Parallèlement à ces derniers pourparlers, le contexte régional rappelle que l’Iran est au centre de l’actualité. Samedi 4 décembre, une explosion s’est produite à proximité du complexe nucléaire de Natanz. « Un exercice militaire » selon les Gardiens de la révolution, une affirmation impossible à vérifier. Le lundi 6 décembre, un haut responsable émirati s’est rendu à Téhéran, une rare visite dont peu de détails ont filtré, témoignant que de possibles tractations sont à l’œuvre pour tenter de dénouer le nœud diplomatique entre le régime iranien et les grandes puissances. Enfin, le mardi 7 décembre au port de Lattaquié, une cargaison fraîchement arrivée d’Iran a été frappée par l’aviation israélienne. Chaque acteur semble vouloir montrer sa détermination en vue d’un éventuel accord.
Obama de retour ?
A plusieurs reprises, le président Joe Biden a manifesté sa volonté de faire revivre l’accord sur le nucléaire. Parmi les signes révélateurs illustrant cette intention, la nomination de plusieurs anciens négociateurs de l’accord conclu par Obama à des postes clés de son administration, à l’image d’Anthony Blinken et de Jake Sullivan. Cependant, « le contexte est radicalement différent », selon M. Piron, soulignant que « les sanctions appliquées par l’administration Trump sont allez très loin et ne peuvent être levées d’un seul coup. L’attitude de l’Iran dans la région est aussi beaucoup plus hostile, empêchant un retour rapide à la situation qui existait au moment de l’accord ».
Le principal négociateur iranien, Ali Bagheri, a d’ailleurs longtemps été un critique virulent de l’accord de 2015. En outre, l’expert du dossier rappelle que « la stratégie de la pression maximale de Trump a vu un large pan de sanctions être appliquées. Or l’Iran a tenu. Il reste donc peu d’éléments de contraintes dans les mains des Américains. Ce que l’Iran considère comme autant d’atouts à sa disposition ».

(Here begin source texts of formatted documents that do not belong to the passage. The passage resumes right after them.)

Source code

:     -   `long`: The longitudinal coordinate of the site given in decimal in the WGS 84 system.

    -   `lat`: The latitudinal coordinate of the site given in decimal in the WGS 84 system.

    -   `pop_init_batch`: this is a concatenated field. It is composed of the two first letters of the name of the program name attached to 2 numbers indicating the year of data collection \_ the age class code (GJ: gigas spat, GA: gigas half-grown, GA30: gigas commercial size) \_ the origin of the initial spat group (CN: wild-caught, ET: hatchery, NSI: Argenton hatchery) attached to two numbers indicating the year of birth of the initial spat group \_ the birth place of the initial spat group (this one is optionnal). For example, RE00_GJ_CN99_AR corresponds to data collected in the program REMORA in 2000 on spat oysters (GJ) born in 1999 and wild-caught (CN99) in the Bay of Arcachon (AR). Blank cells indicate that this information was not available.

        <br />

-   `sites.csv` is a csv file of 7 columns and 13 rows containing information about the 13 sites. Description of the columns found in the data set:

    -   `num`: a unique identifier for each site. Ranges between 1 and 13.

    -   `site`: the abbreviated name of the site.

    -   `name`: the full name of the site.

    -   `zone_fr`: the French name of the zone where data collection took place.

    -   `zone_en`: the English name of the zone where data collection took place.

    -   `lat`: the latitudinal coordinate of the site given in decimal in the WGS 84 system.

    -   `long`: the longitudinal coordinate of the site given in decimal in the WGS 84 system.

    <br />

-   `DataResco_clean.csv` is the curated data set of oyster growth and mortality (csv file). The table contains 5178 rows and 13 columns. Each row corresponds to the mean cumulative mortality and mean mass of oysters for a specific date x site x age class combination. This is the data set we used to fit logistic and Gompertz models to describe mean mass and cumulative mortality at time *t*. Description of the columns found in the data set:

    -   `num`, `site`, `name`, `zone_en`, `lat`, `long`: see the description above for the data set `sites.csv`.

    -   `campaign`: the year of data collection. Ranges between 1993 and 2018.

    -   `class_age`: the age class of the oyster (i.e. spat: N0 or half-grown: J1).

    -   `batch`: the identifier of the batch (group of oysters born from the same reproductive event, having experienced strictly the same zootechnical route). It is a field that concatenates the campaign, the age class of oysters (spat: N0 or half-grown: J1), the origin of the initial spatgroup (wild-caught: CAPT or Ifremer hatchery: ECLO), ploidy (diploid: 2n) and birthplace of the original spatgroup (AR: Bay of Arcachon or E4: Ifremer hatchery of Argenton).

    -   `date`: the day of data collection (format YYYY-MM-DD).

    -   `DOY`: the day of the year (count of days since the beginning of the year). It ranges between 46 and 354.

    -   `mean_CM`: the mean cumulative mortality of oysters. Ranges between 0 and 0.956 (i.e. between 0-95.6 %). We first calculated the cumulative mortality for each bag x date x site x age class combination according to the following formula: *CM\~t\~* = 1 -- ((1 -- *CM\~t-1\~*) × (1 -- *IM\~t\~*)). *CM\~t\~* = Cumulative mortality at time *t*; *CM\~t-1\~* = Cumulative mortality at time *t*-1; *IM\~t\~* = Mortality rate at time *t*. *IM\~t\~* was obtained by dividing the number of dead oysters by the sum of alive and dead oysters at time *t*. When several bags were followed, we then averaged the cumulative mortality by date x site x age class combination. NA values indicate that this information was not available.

Ce nouveau round de pourparlers est-il pour autant voué à l‘échec ? Si le ministre iranien des Affaires étrangères Amir Abdollahian a rappelé ce lundi 6 décembre dans le quotidien russe Kommersant qu’il souhaitait un accord, aucun signe tangible n'accrédite ces propos. « La poursuite de l’enrichissement à Fordow à des niveaux très loin du cadre de l’accord sur le nucléaire et les demandes maximalistes de la délégation iranienne pourraient très bien amener les autres délégations à claquer la porte, ouvrant la voie à une nouvelle incertitude dans la région », explique l’expert.
Pour l’heure, l’administration Raïssi semble convaincue que le temps joue en sa faveur. Cependant, l’expert rappelle que l’Iran reste particulièrement actif en Syrie et en Irak. « La menace d’une frappe militaire ou de nouvelles actions de sabotage menées par Israël contre les installations iraniennes sont aussi une réalité. Il reste que ces actions ne feraient que ralentir le programme nucléaire iranien et non l’arrêter. Le risque est aussi celui d’un nouvel embrasement de la région, avec l’activation par Téhéran de ses proxys comme le Hezbollah au Liban », conclu Jonathan Piron.